Action item:
The records below should be set down in full, please, without any change.
── The input
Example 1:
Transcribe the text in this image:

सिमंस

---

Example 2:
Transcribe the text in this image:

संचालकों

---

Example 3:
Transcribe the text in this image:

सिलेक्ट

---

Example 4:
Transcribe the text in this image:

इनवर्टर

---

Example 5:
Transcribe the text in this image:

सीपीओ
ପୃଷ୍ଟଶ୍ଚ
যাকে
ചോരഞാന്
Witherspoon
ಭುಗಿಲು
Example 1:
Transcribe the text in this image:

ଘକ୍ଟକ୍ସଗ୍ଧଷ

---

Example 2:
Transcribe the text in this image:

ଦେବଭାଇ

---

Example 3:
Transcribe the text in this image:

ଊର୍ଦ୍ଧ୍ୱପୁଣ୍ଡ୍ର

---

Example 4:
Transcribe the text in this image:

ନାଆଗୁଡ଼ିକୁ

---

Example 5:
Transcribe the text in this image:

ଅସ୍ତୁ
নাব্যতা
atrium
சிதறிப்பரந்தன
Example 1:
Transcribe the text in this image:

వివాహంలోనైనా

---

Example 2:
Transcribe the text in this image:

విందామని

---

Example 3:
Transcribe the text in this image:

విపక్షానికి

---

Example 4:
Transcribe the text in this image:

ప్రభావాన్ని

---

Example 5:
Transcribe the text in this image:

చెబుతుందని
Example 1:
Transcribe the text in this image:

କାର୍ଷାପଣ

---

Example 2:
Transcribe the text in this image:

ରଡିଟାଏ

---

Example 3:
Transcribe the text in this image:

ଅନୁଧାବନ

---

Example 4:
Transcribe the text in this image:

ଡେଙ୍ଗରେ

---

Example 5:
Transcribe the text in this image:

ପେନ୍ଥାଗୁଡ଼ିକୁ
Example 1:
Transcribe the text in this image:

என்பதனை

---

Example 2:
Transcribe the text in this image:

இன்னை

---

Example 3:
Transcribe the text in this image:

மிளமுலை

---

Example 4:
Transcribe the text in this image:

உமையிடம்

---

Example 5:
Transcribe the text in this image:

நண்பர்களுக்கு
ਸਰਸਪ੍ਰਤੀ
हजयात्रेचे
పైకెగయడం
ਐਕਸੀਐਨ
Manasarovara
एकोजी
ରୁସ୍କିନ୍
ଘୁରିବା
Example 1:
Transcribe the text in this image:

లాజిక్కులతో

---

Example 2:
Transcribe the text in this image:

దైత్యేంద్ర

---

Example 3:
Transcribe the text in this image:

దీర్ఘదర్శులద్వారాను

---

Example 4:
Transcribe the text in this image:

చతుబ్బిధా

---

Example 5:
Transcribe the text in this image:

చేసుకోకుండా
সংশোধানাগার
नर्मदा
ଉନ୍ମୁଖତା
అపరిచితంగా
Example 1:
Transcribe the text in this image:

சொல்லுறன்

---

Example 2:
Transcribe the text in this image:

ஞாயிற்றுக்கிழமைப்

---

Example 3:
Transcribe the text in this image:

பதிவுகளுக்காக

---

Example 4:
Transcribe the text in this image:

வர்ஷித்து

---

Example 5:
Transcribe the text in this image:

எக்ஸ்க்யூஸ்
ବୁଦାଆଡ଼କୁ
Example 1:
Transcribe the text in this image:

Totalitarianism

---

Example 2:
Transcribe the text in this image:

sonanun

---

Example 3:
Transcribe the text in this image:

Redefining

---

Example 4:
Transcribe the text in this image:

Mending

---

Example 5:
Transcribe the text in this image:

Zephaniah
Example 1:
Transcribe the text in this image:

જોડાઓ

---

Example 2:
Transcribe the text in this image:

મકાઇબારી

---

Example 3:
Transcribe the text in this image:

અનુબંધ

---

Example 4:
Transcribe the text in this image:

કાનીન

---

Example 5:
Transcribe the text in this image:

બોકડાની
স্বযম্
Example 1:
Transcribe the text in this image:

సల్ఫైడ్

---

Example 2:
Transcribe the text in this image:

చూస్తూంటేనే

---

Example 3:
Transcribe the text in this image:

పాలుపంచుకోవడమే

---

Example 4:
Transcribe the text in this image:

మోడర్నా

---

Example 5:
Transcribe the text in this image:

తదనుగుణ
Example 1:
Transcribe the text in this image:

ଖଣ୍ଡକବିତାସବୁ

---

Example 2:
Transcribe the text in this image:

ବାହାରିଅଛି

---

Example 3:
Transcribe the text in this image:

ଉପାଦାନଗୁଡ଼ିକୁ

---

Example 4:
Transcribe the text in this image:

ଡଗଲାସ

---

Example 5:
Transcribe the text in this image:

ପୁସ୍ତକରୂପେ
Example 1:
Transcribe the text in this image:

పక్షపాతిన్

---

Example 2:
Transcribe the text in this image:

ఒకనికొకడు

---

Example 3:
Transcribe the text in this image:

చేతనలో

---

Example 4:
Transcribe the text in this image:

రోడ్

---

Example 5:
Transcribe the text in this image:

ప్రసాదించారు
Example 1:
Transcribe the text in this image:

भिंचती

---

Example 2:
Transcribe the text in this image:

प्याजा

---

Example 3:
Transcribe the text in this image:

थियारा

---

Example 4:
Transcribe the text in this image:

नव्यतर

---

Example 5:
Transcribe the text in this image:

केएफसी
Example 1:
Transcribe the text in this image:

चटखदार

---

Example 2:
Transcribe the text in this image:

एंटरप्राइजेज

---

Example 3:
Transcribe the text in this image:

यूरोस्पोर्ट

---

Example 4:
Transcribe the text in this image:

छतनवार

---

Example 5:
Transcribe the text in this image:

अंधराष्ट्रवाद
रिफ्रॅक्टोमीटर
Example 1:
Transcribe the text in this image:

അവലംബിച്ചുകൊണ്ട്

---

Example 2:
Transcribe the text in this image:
────
Completed task:
Example 1:
Transcribe the text in this image:

सिमंस

---

Example 2:
Transcribe the text in this image:

संचालकों

---

Example 3:
Transcribe the text in this image:

सिलेक्ट

---

Example 4:
Transcribe the text in this image:

इनवर्टर

---

Example 5:
Transcribe the text in this image:

सीपीओ
ପୃଷ୍ଟଶ୍ଚ
যাকে
ചോരഞാന്
Witherspoon
ಭುಗಿಲು
Example 1:
Transcribe the text in this image:

ଘକ୍ଟକ୍ସଗ୍ଧଷ

---

Example 2:
Transcribe the text in this image:

ଦେବଭାଇ

---

Example 3:
Transcribe the text in this image:

ଊର୍ଦ୍ଧ୍ୱପୁଣ୍ଡ୍ର

---

Example 4:
Transcribe the text in this image:

ନାଆଗୁଡ଼ିକୁ

---

Example 5:
Transcribe the text in this image:

ଅସ୍ତୁ
নাব্যতা
atrium
சிதறிப்பரந்தன
Example 1:
Transcribe the text in this image:

వివాహంలోనైనా

---

Example 2:
Transcribe the text in this image:

విందామని

---

Example 3:
Transcribe the text in this image:

విపక్షానికి

---

Example 4:
Transcribe the text in this image:

ప్రభావాన్ని

---

Example 5:
Transcribe the text in this image:

చెబుతుందని
Example 1:
Transcribe the text in this image:

କାର୍ଷାପଣ

---

Example 2:
Transcribe the text in this image:

ରଡିଟାଏ

---

Example 3:
Transcribe the text in this image:

ଅନୁଧାବନ

---

Example 4:
Transcribe the text in this image:

ଡେଙ୍ଗରେ

---

Example 5:
Transcribe the text in this image:

ପେନ୍ଥାଗୁଡ଼ିକୁ
Example 1:
Transcribe the text in this image:

என்பதனை

---

Example 2:
Transcribe the text in this image:

இன்னை

---

Example 3:
Transcribe the text in this image:

மிளமுலை

---

Example 4:
Transcribe the text in this image:

உமையிடம்

---

Example 5:
Transcribe the text in this image:

நண்பர்களுக்கு
ਸਰਸਪ੍ਰਤੀ
हजयात्रेचे
పైకెగయడం
ਐਕਸੀਐਨ
Manasarovara
एकोजी
ରୁସ୍କିନ୍
ଘୁରିବା
Example 1:
Transcribe the text in this image:

లాజిక్కులతో

---

Example 2:
Transcribe the text in this image:

దైత్యేంద్ర

---

Example 3:
Transcribe the text in this image:

దీర్ఘదర్శులద్వారాను

---

Example 4:
Transcribe the text in this image:

చతుబ్బిధా

---

Example 5:
Transcribe the text in this image:

చేసుకోకుండా
সংশোধানাগার
नर्मदा
ଉନ୍ମୁଖତା
అపరిచితంగా
Example 1:
Transcribe the text in this image:

சொல்லுறன்

---

Example 2:
Transcribe the text in this image:

ஞாயிற்றுக்கிழமைப்

---

Example 3:
Transcribe the text in this image:

பதிவுகளுக்காக

---

Example 4:
Transcribe the text in this image:

வர்ஷித்து

---

Example 5:
Transcribe the text in this image:

எக்ஸ்க்யூஸ்
ବୁଦାଆଡ଼କୁ
Example 1:
Transcribe the text in this image:

Totalitarianism

---

Example 2:
Transcribe the text in this image:

sonanun

---

Example 3:
Transcribe the text in this image:

Redefining

---

Example 4:
Transcribe the text in this image:

Mending

---

Example 5:
Transcribe the text in this image:

Zephaniah
Example 1:
Transcribe the text in this image:

જોડાઓ

---

Example 2:
Transcribe the text in this image:

મકાઇબારી

---

Example 3:
Transcribe the text in this image:

અનુબંધ

---

Example 4:
Transcribe the text in this image:

કાનીન

---

Example 5:
Transcribe the text in this image:

બોકડાની
স্বযম্
Example 1:
Transcribe the text in this image:

సల్ఫైడ్

---

Example 2:
Transcribe the text in this image:

చూస్తూంటేనే

---

Example 3:
Transcribe the text in this image:

పాలుపంచుకోవడమే

---

Example 4:
Transcribe the text in this image:

మోడర్నా

---

Example 5:
Transcribe the text in this image:

తదనుగుణ
Example 1:
Transcribe the text in this image:

ଖଣ୍ଡକବିତାସବୁ

---

Example 2:
Transcribe the text in this image:

ବାହାରିଅଛି

---

Example 3:
Transcribe the text in this image:

ଉପାଦାନଗୁଡ଼ିକୁ

---

Example 4:
Transcribe the text in this image:

ଡଗଲାସ

---

Example 5:
Transcribe the text in this image:

ପୁସ୍ତକରୂପେ
Example 1:
Transcribe the text in this image:

పక్షపాతిన్

---

Example 2:
Transcribe the text in this image:

ఒకనికొకడు

---

Example 3:
Transcribe the text in this image:

చేతనలో

---

Example 4:
Transcribe the text in this image:

రోడ్

---

Example 5:
Transcribe the text in this image:

ప్రసాదించారు
Example 1:
Transcribe the text in this image:

भिंचती

---

Example 2:
Transcribe the text in this image:

प्याजा

---

Example 3:
Transcribe the text in this image:

थियारा

---

Example 4:
Transcribe the text in this image:

नव्यतर

---

Example 5:
Transcribe the text in this image:

केएफसी
Example 1:
Transcribe the text in this image:

चटखदार

---

Example 2:
Transcribe the text in this image:

एंटरप्राइजेज

---

Example 3:
Transcribe the text in this image:

यूरोस्पोर्ट

---

Example 4:
Transcribe the text in this image:

छतनवार

---

Example 5:
Transcribe the text in this image:

अंधराष्ट्रवाद
रिफ्रॅक्टोमीटर
Example 1:
Transcribe the text in this image:

അവലംബിച്ചുകൊണ്ട്

---

Example 2:
Transcribe the text in this image:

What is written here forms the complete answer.